Text provided >>
ISO is a voluntary organization whose members are recognized standard authorities, each one representing one country. The bulk of the work of ISO is done by the 2700 technical committees, subcommittees and working groups. Each committee and subcommittee is headed by a Secretariat from one of the member organizations.

[edit] International Standards and other publications

ISO's main products are the International Standards. ISO also publishes Technical Reports, Technical Specifications, Publicly Available Specifications, Technical Corrigenda, and Guides.[6][7]
International Standards are identified in the format ISO[/IEC][/ASTM] [IS] nnnnn[:yyyy] Title, where nnnnn is the number of the standard, yyyy is the year published, and Title describes the subject. IEC for International Electrotechnical Commission is included if the standard results from the work of ISO/IEC JTC1 (the ISO/IEC Joint Technical Committee). ASTM (American Society for Testing and Materials) is used for standards developed in cooperation with ASTM International. The date and IS are not used for an incomplete or unpublished standard, and may under some circumstances be left off the title of a published work.

Records >>
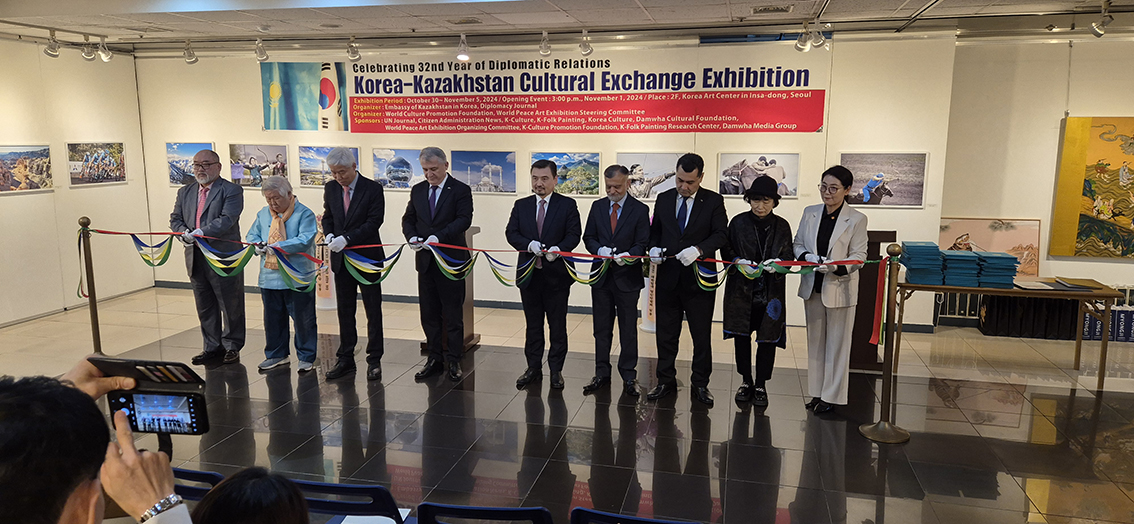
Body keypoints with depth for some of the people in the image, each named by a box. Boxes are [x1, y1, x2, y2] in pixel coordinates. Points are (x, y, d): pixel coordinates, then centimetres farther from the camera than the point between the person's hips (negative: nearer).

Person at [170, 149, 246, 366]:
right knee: (205, 307, 13)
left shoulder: (231, 191, -6)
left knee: (230, 306, 3)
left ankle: (232, 346, 16)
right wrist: (184, 233, -9)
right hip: (195, 259, 6)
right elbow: (175, 219, 13)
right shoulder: (185, 192, 15)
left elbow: (227, 220, -18)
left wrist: (200, 233, -25)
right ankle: (213, 347, 24)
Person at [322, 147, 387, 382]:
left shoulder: (373, 189, -10)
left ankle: (374, 360, 12)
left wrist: (346, 238, -23)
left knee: (373, 311, 3)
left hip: (368, 258, -5)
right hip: (341, 259, 5)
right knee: (344, 310, 11)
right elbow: (327, 217, 14)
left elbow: (374, 221, -15)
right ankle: (346, 359, 20)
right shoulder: (331, 189, 5)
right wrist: (330, 235, -8)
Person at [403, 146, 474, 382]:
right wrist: (412, 237, -8)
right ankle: (434, 358, 21)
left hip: (451, 260, -5)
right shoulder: (418, 190, 11)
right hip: (425, 260, 5)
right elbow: (408, 219, 13)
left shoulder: (461, 190, -5)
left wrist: (439, 237, -28)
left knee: (453, 314, 3)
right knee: (429, 314, 10)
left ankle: (453, 361, 12)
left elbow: (464, 219, -17)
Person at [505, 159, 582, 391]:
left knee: (557, 326, 5)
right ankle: (533, 368, 24)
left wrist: (559, 248, -27)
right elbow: (511, 233, 1)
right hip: (529, 274, 3)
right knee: (533, 324, 13)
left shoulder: (568, 205, 0)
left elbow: (574, 234, -8)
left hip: (557, 275, -3)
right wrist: (528, 244, -18)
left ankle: (556, 370, 17)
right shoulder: (521, 205, 9)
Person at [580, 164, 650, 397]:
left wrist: (628, 255, -26)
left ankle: (628, 377, 16)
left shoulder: (640, 210, -4)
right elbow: (588, 237, 8)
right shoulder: (597, 206, 7)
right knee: (601, 329, 11)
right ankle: (602, 374, 23)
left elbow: (643, 244, -6)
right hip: (601, 276, 3)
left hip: (627, 277, -3)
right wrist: (599, 250, -13)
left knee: (628, 330, 5)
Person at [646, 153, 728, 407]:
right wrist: (653, 247, -7)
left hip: (699, 278, -2)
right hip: (668, 278, 3)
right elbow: (654, 231, 14)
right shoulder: (663, 199, 7)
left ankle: (700, 384, 20)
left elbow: (721, 234, -9)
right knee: (666, 334, 10)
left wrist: (698, 250, -25)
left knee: (702, 336, 7)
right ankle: (666, 381, 24)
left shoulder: (713, 201, -2)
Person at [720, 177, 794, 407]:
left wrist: (778, 263, -18)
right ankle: (746, 381, 23)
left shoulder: (782, 226, 4)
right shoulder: (738, 222, 3)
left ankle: (761, 385, 17)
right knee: (741, 336, 7)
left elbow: (789, 255, 4)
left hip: (771, 291, 0)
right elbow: (726, 250, 4)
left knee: (768, 338, 3)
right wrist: (738, 261, -16)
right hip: (741, 288, 0)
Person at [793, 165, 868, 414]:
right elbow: (797, 243, 8)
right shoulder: (810, 213, 3)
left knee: (837, 343, 4)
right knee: (815, 341, 14)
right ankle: (817, 392, 26)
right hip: (812, 287, 5)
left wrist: (836, 267, -28)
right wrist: (807, 257, -13)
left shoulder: (856, 219, -10)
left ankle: (832, 396, 15)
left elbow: (859, 256, -10)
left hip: (840, 289, -5)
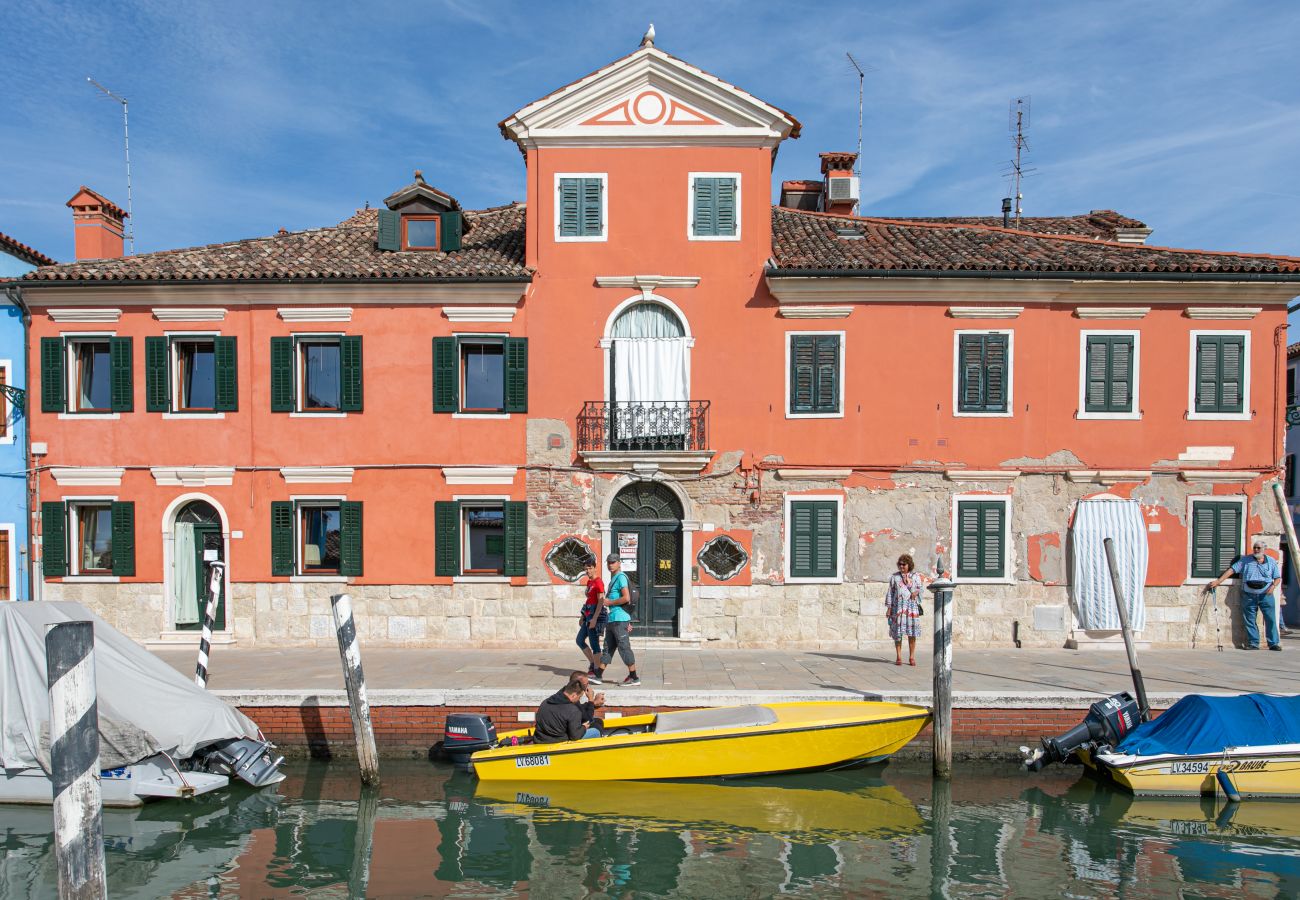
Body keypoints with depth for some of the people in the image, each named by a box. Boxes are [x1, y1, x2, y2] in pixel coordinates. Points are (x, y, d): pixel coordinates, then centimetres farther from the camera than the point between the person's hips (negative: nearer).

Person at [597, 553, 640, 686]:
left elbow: (626, 598, -22)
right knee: (608, 647, 12)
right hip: (612, 619, 10)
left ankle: (634, 678, 0)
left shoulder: (621, 577, -11)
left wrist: (609, 602, -11)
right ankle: (599, 676, 18)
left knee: (624, 648, -5)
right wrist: (627, 622, 21)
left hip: (619, 620, -10)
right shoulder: (614, 578, 19)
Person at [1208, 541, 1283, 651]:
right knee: (1250, 620, 2)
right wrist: (1218, 581, -7)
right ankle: (1253, 643, 8)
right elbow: (1231, 570, 1)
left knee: (1271, 619, -2)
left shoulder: (1271, 561, 8)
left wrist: (1273, 586, -13)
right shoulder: (1245, 560, 6)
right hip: (1249, 596, 0)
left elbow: (1278, 577, 9)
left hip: (1265, 595, 0)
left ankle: (1274, 643, 5)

Activity >>
Reproduce the passage of the ISO text from "ISO is a voluntary" to "the member organizations." word for word. The entries are independent of the text about ISO and are not connected to it.

Written answer >>
ISO is a voluntary organization whose members are recognized standard authorities, each one representing one country. The bulk of the work of ISO is done by the 2700 technical committees, subcommittees and working groups. Each committee and subcommittee is headed by a Secretariat from one of the member organizations.